About this exercise
Return verbatim the lines in the rows below, from the line with "Вместе с отделом" to the line with "Предоставлен датасет со", both ends included.

============

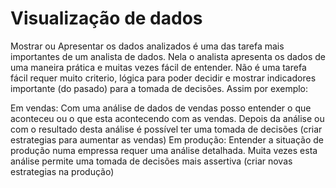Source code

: # Visualização de dados
 
Mostrar ou Apresentar os dados analizados é uma das tarefa mais importantes de um analista de dados. Nela o analista apresenta os dados de uma maneira prática e muitas vezes fácil de entender. Não é uma tarefa fácil requer muito criterio, lógica para poder decidir e mostrar indicadores importante (do pasado) para a tomada de decisões. Assim por exemplo:

Em vendas: Com uma análise de dados de vendas posso entender o que aconteceu ou o que esta acontecendo com as vendas. Depois da análise ou com o resultado desta análise é possível ter uma tomada de decisões (criar estrategias para aumentar as vendas) 
Em produção: Entender a situação de produção numa empressa requer uma análise detalhada. Muita vezes esta análise permite uma tomada de decisões mais assertiva (criar novas estrategias na produção) 
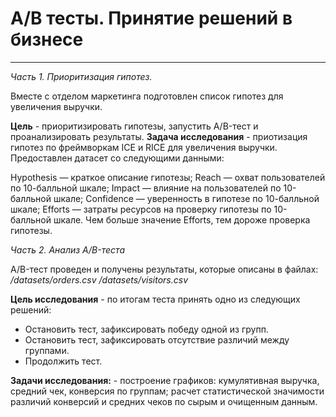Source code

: # A/B тесты. Принятие решений в бизнесе
---

*Часть 1. Приоритизация гипотез.*

Вместе с отделом маркетинга подготовлен список гипотез для увеличения выручки.

**Цель** - приоритизировать гипотезы, запустить A/B-тест и проанализировать результаты.
**Задача исследования** - приотизация гипотез по фреймворкам ICE и RICE для увеличения выручки.
Предоставлен датасет со следующими данными:

Hypothesis — краткое описание гипотезы;
Reach — охват пользователей по 10-балльной шкале;
Impact — влияние на пользователей по 10-балльной шкале;
Confidence — уверенность в гипотезе по 10-балльной шкале;
Efforts — затраты ресурсов на проверку гипотезы по 10-балльной шкале. Чем больше значение Efforts, тем дороже проверка гипотезы.

*Часть 2. Анализ A/B-теста*

A/B-тест проведен и получены результаты, которые описаны в файлах:
*/datasets/orders.csv*
*/datasets/visitors.csv*

**Цель исследования** - по итогам теста принять одно из следующих решений:

* Остановить тест, зафиксировать победу одной из групп.
* Остановить тест, зафиксировать отсутствие различий между группами.
* Продолжить тест.

**Задачи исследования:** - построение графиков: кумулятивная выручка, средний чек, конверсия по группам; расчет статистической значимости различий конверсий и средних чеков по сырым и очищенным данным.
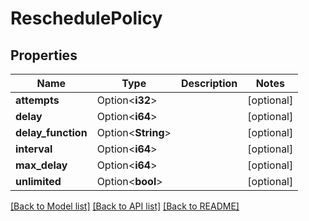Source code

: # ReschedulePolicy

## Properties

Name | Type | Description | Notes
------------ | ------------- | ------------- | -------------
**attempts** | Option<**i32**> |  | [optional]
**delay** | Option<**i64**> |  | [optional]
**delay_function** | Option<**String**> |  | [optional]
**interval** | Option<**i64**> |  | [optional]
**max_delay** | Option<**i64**> |  | [optional]
**unlimited** | Option<**bool**> |  | [optional]

[[Back to Model list]](../README.md#documentation-for-models) [[Back to API list]](../README.md#documentation-for-api-endpoints) [[Back to README]](../README.md)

============

Solution for this task
Вместе с отделом маркетинга подготовлен список гипотез для увеличения выручки.

**Цель** - приоритизировать гипотезы, запустить A/B-тест и проанализировать результаты.
**Задача исследования** - приотизация гипотез по фреймворкам ICE и RICE для увеличения выручки.
Предоставлен датасет со следующими данными:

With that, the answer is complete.